Trauma-informed care and racialised communities: moving from language to practice
“Trauma-informed care” has become part of the everyday language of health and social services. Policies reference it. Training is delivered. Organisations increasingly describe themselves as trauma-informed. But an important question remains: trauma-informed for whom?
A new report from Centre for Mental Health and Coffee Afrik CIC, commissioned by the NHS Race and Health Observatory, finds that people from racialised communities in the UK experience disproportionately high levels of trauma, and that public services often reproduce this trauma rather than alleviate it.
The report invites us to look more closely at what trauma-informed care actually means, particularly at the intersection of racism and mental health.
Trauma is not just individual
Trauma is often described as an emotional response to distressing events. Yet for many racialised communities, trauma is cumulative and structural. Racism, socio-economic exclusion, migration experiences and systemic injustice intersect to create layered forms of harm.
Participants described racism in schools and workplaces, hostile immigration systems, housing discrimination, and experiences of being dismissed or disbelieved by professionals. Some spoke about intergenerational trauma linked to colonial histories and displacement. For others, trauma did not end once they reached safety.

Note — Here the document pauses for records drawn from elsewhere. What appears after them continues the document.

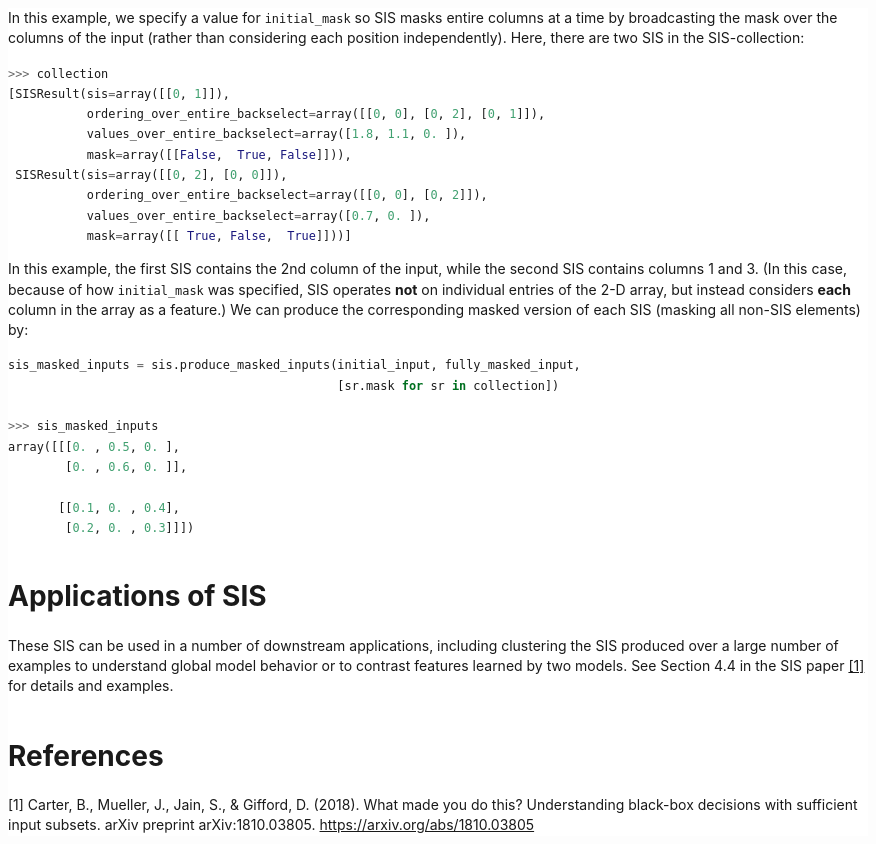 In this example, we specify a value for `initial_mask` so SIS masks entire
columns at a time by broadcasting the mask over the columns of the input (rather
than considering each position independently). Here, there are two SIS in the
SIS-collection:

```python
>>> collection
[SISResult(sis=array([[0, 1]]),
           ordering_over_entire_backselect=array([[0, 0], [0, 2], [0, 1]]),
           values_over_entire_backselect=array([1.8, 1.1, 0. ]),
           mask=array([[False,  True, False]])),
 SISResult(sis=array([[0, 2], [0, 0]]),
           ordering_over_entire_backselect=array([[0, 0], [0, 2]]),
           values_over_entire_backselect=array([0.7, 0. ]),
           mask=array([[ True, False,  True]]))]
```

In this example, the first SIS contains the 2nd column of the input, while
the second SIS contains columns 1 and 3. (In this case, because of how
`initial_mask` was specified, SIS operates __not__ on individual entries of the
2-D array, but instead considers __each__ column in the array as a feature.)
We can produce the corresponding masked version of each SIS (masking all non-SIS
elements) by:

```python
sis_masked_inputs = sis.produce_masked_inputs(initial_input, fully_masked_input,
                                              [sr.mask for sr in collection])

>>> sis_masked_inputs
array([[[0. , 0.5, 0. ],
        [0. , 0.6, 0. ]],

       [[0.1, 0. , 0.4],
        [0.2, 0. , 0.3]]])
```


# Applications of SIS

These SIS can be used in a number of downstream applications, including
clustering the SIS produced over a large number of examples to understand global
model behavior or to contrast features learned by two models. See Section 4.4 in
the SIS paper [[1]](#references) for details and examples.


# References

[1] Carter, B., Mueller, J., Jain, S., & Gifford, D. (2018). What made you do
    this? Understanding black-box decisions with sufficient input subsets.
    arXiv preprint arXiv:1810.03805. https://arxiv.org/abs/1810.03805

The message is clear: trauma cannot be separated from its social context. When racism is ongoing, trauma is not simply something in the past. In a social and political climate where racial tensions and anti-immigration rhetoric have become increasingly visible, this context cannot be ignored.
The report also highlights how public services can, at times, deepen distress, even retraumatise individuals. Participants described feeling stereotyped, misdiagnosed or unheard within healthcare systems. While professionals demonstrated awareness of trauma, there was inconsistency in how trauma-informed care was implemented across organisations.
As a psychologist working within the NHS, I have seen the growing emphasis on trauma-informed approaches. There is genuine commitment, and important work is underway. The language of trauma-informed care is present in policy documents and service development conversations.
Yet there can sometimes be a gap between trauma-informed language and trauma-informed culture. Embedding this work requires more than training sessions or revised frameworks. It requires sustained reflection on how racism and bias may operate within our systems, and accountability for addressing inequities in access and outcomes. Without explicitly engaging with structural inequality, trauma-informed care risks remaining incomplete.
The report makes a compelling case that trauma-informed practice must be explicitly anti-racist if it is to be meaningful.
From policy to practice
A key conclusion is that one-size-fits-all approaches are insufficient. Trauma among racialised communities is shaped by intersecting identities - race, gender, sexuality, faith, neurodiversity and migration status.
Culturally responsive trauma-informed care therefore requires:
a human rights perspective
cultural humility
recognition of community strengths
genuine collaboration with those who use services.
At Careif, we recently delivered a trauma-informed workshop in Lahore, Pakistan, for mental health professionals grounded in these principles. We explored how trauma is shaped by cultural narratives, spiritual frameworks and political histories, and how practitioners must work with cultural context rather than around it.
Trauma-informed care cannot reduce people to diagnoses or checklists. It must honour lived experience and recognise the resilience within communities.
This aligns closely with the report’s call for culturally grounded, anti-racist practice.
Listening as leadership
The report outlines structural recommendations, including full implementation of the Patient and Carer Race Equality Framework (PCREF), stronger accountability and sustained investment in community-led organisations.
But beyond policy reform, one theme stands out: listening.
Listening without defensiveness
Listening to lived experience as expertise
Listening with humility rather than assumption
This report represents an important step in that direction. It brings clarity, accountability and lived experience into a conversation that must continue to evolve. The real work now lies in how we carry its recommendations forward - with humility, partnership and sustained commitment.